The court has reminded the government one too many time on the role of an independent press in a democracy. The crux of the matter, as the court put it, is that restrictions on the freedom of the press would compel citizens to think along the same tangent as the ruling party which will inevitably result in homogenised views on critical issues. This homogeneity is antithetical to the idea of democracy and a pluralistic society, and hence unacceptable.
The court has carefully assessed each one of the reasons the government had cited for imposing the ban on the channel and demolished them. Asserting that the non-renewal of the licence of the channel is a restriction on the fundamental right to speech and expression as guaranteed in the Constitution and that restrictions should also be constitutional, it held that denying security clearance for the views which the channel is constitutionally entitled to hold produces a “chilling effect on free speech”. The apex court disapproved of the term “anti-establishment”, used to describe the channel, saying its very usage represents an expectation that the press must support the establishment.

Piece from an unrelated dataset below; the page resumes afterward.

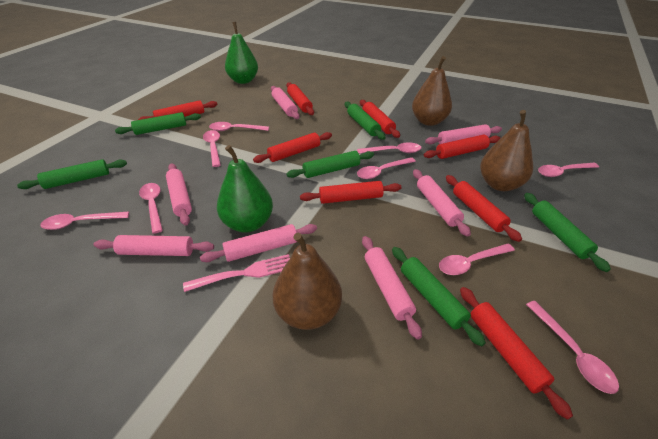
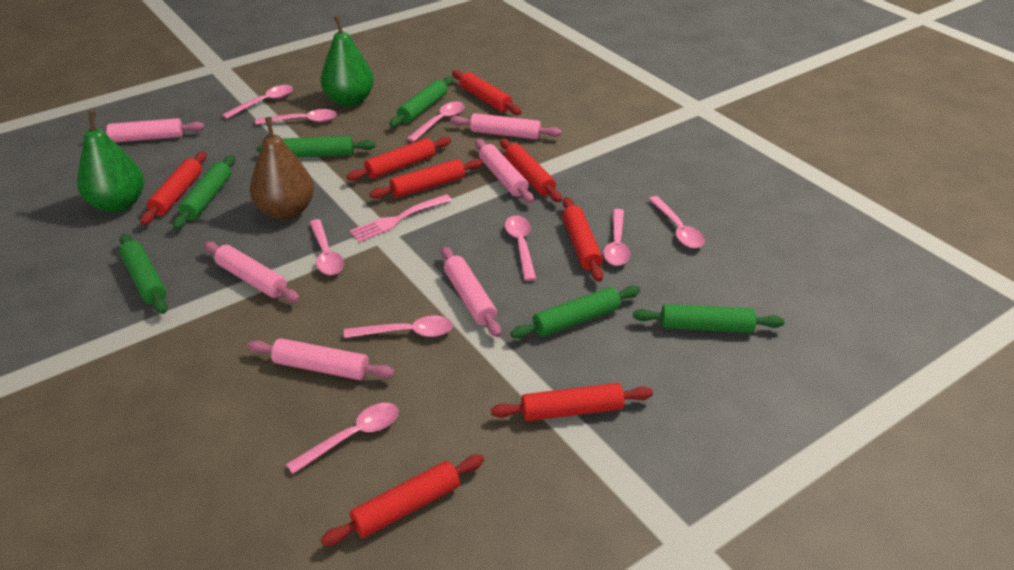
brown pear: 3 -> 1
pink rolling pin: 7 -> 6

The court made it unequivocally clear, for the umpteenth time, that two practices for which this government is known are unacceptable: one, to flash ‘national security’ to deny citizens their rights, and two, push its arguments in sealed covers. The government must take seriously the criticism of the court that it raised the claim of “national security” in a cavalier manner and make a careful assessment of the reiteration of the court that using the term as a tool to deny lawful remedies to citizens is incompatible with the rule of law. A government that often holds that India is the mother of all democracies must listen carefully to the apex court which has time and again told the government that it goes against the very idea of open court to present its case and reasons without disclosing them to the people on the other side. “This infringes upon the core of a right to fair hearing,” the court told the government in the toughest way possible.

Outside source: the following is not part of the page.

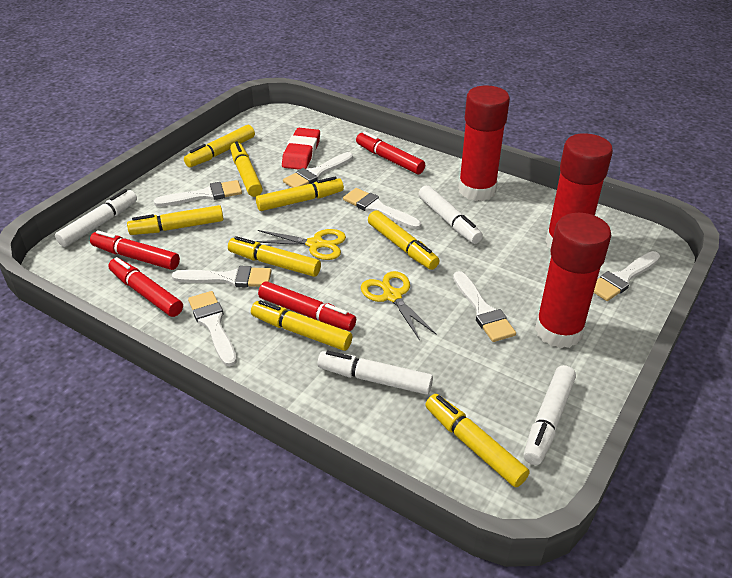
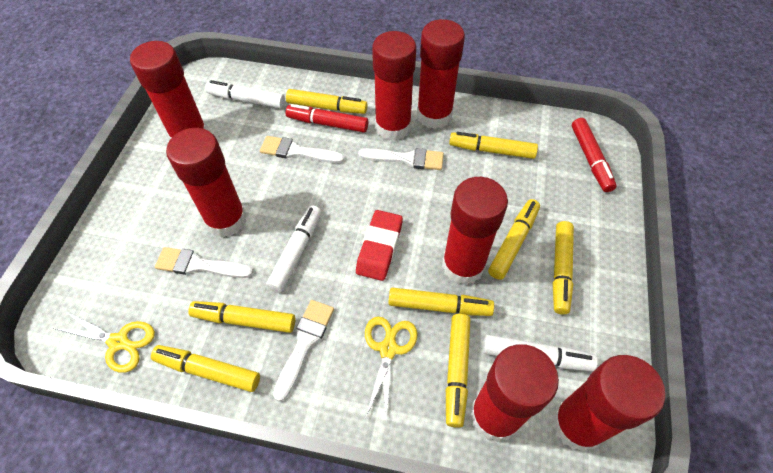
red glue stick: 3 -> 7
red marker: 4 -> 2
white brush: 7 -> 4
white marker: 4 -> 3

While reiterating that it will uphold the freedom of the press to the last extent, the court presented the press with a chance to introspect if it is up to its task — to speak truth to power, and provide citizens with hard facts enabling them to make choices that propel democracy in the right direction.
The takeaway for both the government and the press from the judgment is one and the same — fundamental rights are the foundation of our democracy and hence must be handled with utmost care.